Personal information
- Full name: Antonio Rodrigo Betancort Barrera
- Date of birth: 13 March 1937
- Place of birth: Spain
- Date of death: 15 March 2015 (aged 78)
- Place of death: Las Palmas, Gran Canaria, Spain
- Position: Goalkeeper

Youth career
- Unión Atlético

Senior career*
- Years: Team / Apps / (Gls)
- 1955–1961: Las Palmas / 3 / (0)
- 1961–1962: Real Madrid / 0 / (0)
- 1962–1963: Deportivo La Coruña / 24 / (0)
- 1963–1971: Real Madrid / 129 / (0)
- 1971–1973: Las Palmas / 42 / (0)
- Total:  / 198 / (0)

International career
- 1965: Spain / 2 / (0)

= Antonio Betancort =

Spanish footballer (1937–2015)

Antonio Rodrigo Betancort Barrera (13 March 1937 – 15 March 2015) was a Spanish footballer. He was born in Las Palmas, and played as a goalkeeper for Las Palmas, Real Madrid, and Deportivo La Coruña, and the Spain national team.

== Club career ==

==== Early years and breakthrough ====
Betancort started out at his local club UD Las Palmas, who were playing in the La Liga back then. Despite joining the club at age 18 in 1955, he only made his debut in a Copa del Generalisimo match against Atlético Madrid, but the Canarian club got thrashed 6-0. Being the reserve goalkeeper behind starter Pepín and later demoted to third choice by Jose Luis Ulacia, he got his breakthrough in the 1960-61 season with Pepín being sold to Real Betis. That season, Ulacia was meant to take the starting spot, but Betancort still managed to take over and lead the club to 5th place in the Segunda División.

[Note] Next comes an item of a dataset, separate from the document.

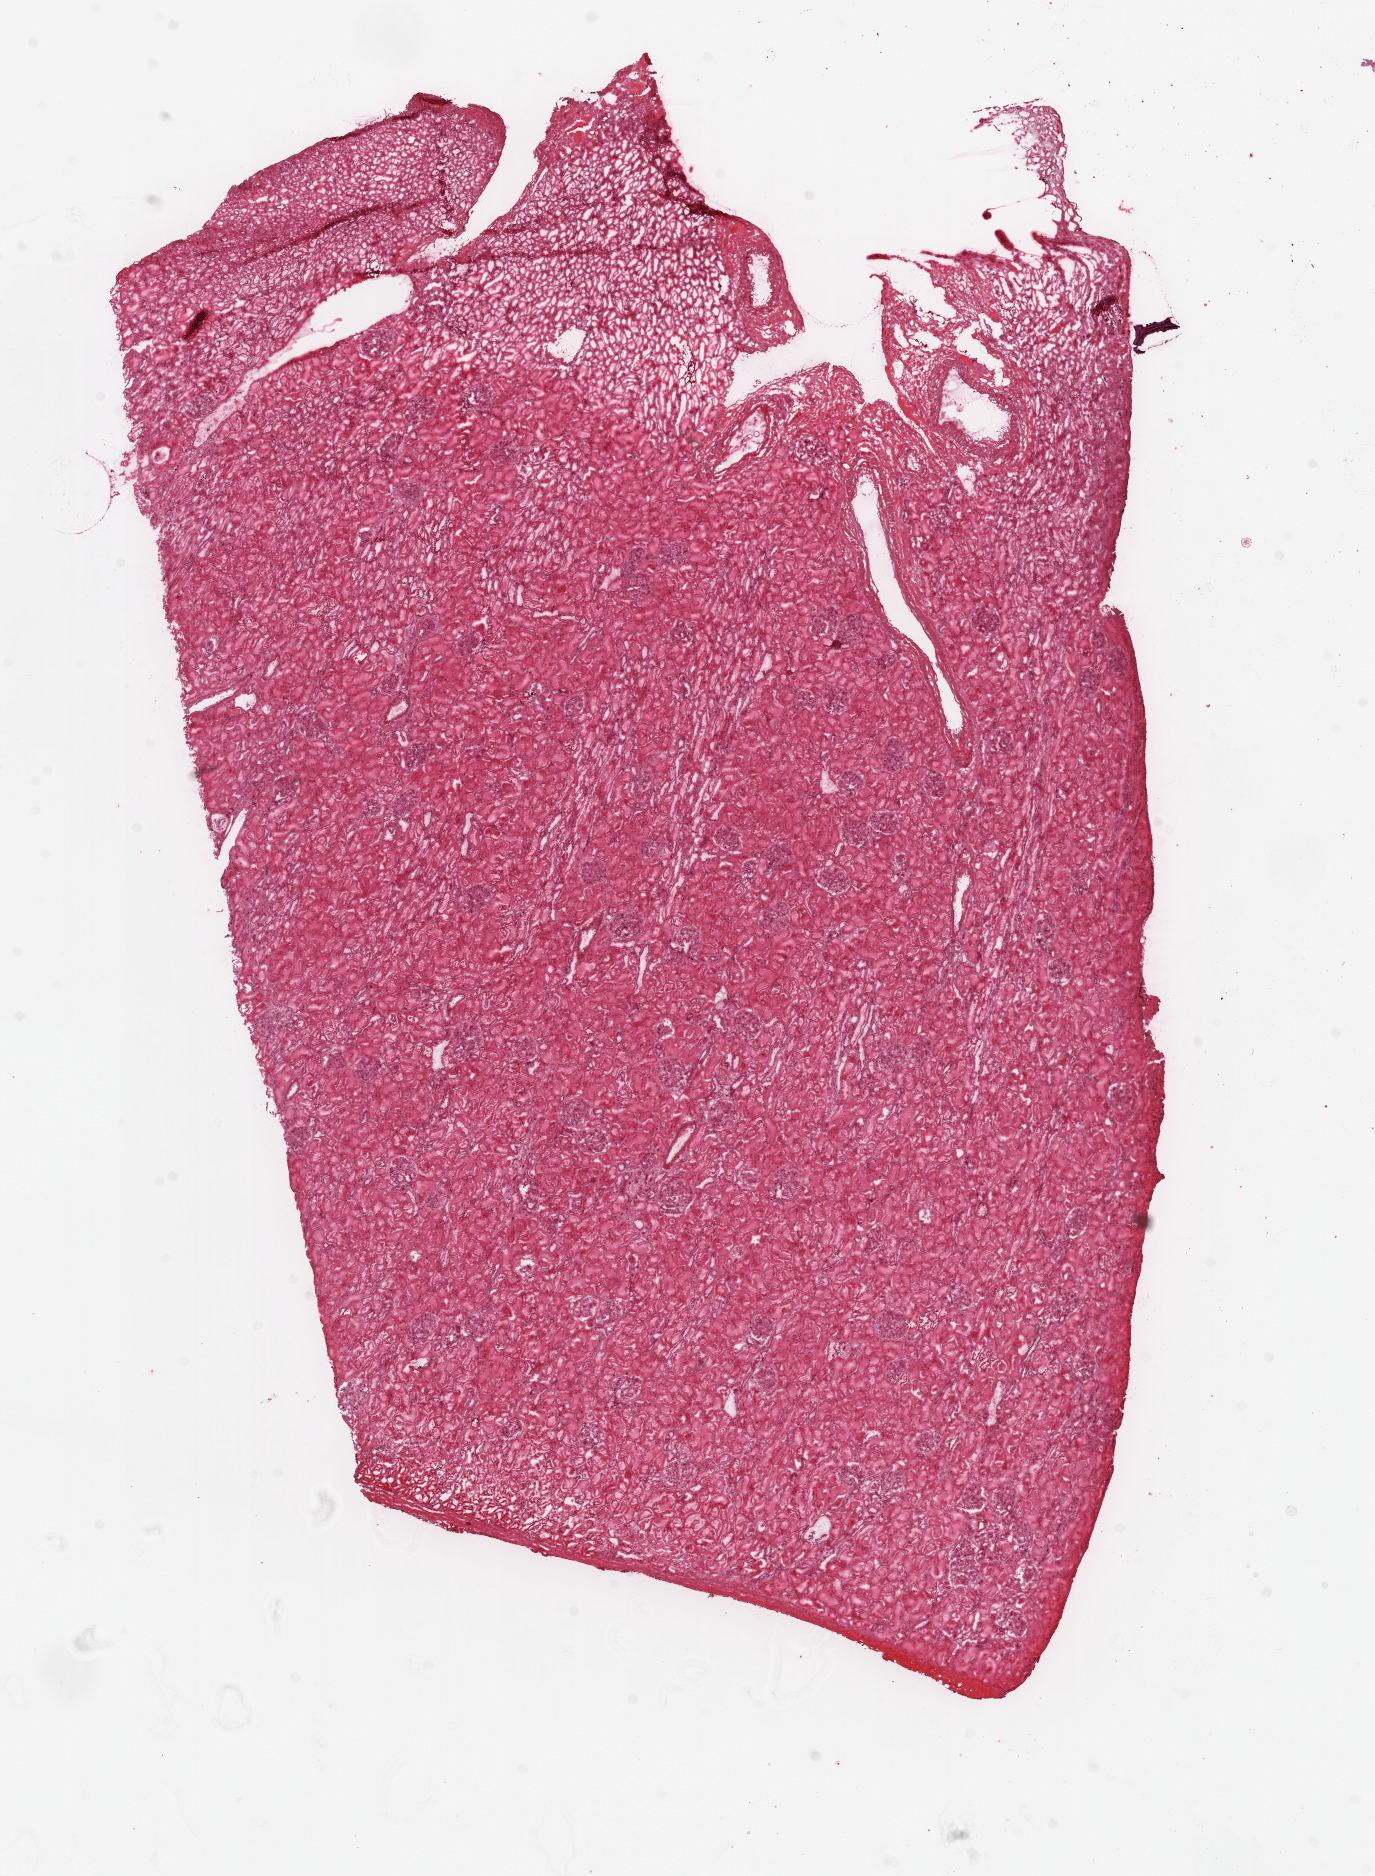
Digitized H&E tissue section (whole slide), a low-resolution overview of the entire scanned area, about 11.0 x 15.1 mm (from a 20x scan). Frozen section from the top of the tissue portion. Sample: solid tissue normal (non-tumour tissue), kidney. Male, age 58 years at initial diagnosis.
This section: solid tissue normal (non-tumour) sample from the same patient. Patient diagnosis: Clear cell adenocarcinoma, NOS.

In 1961, Antonio Betancort signed for Real Madrid CF, being planned as a back-up behind José Araquistáin and several other back-ups, such as José Vicente and Rogelio Domínguez, in the hope to again fight himself to the starting XI. However, he managed to not play a single match, resulting in signing for La Liga promotees Deportivo de A Coruña the following summer. Again, he fought himself into the usual squad, but he didn't avoid a 14th place finish, resulting in a participation in the relegation play-offs. Nevertheless, after losing both legs to Levante UD, he again signed for Miguel Muñoz' Real Madrid in 1963.

==== Second spell at Real Madrid and rise to stardom (1963-1971) ====
Antonio Betancort died on 15 March 2015 in Las Palmas, of undisclosed reasons.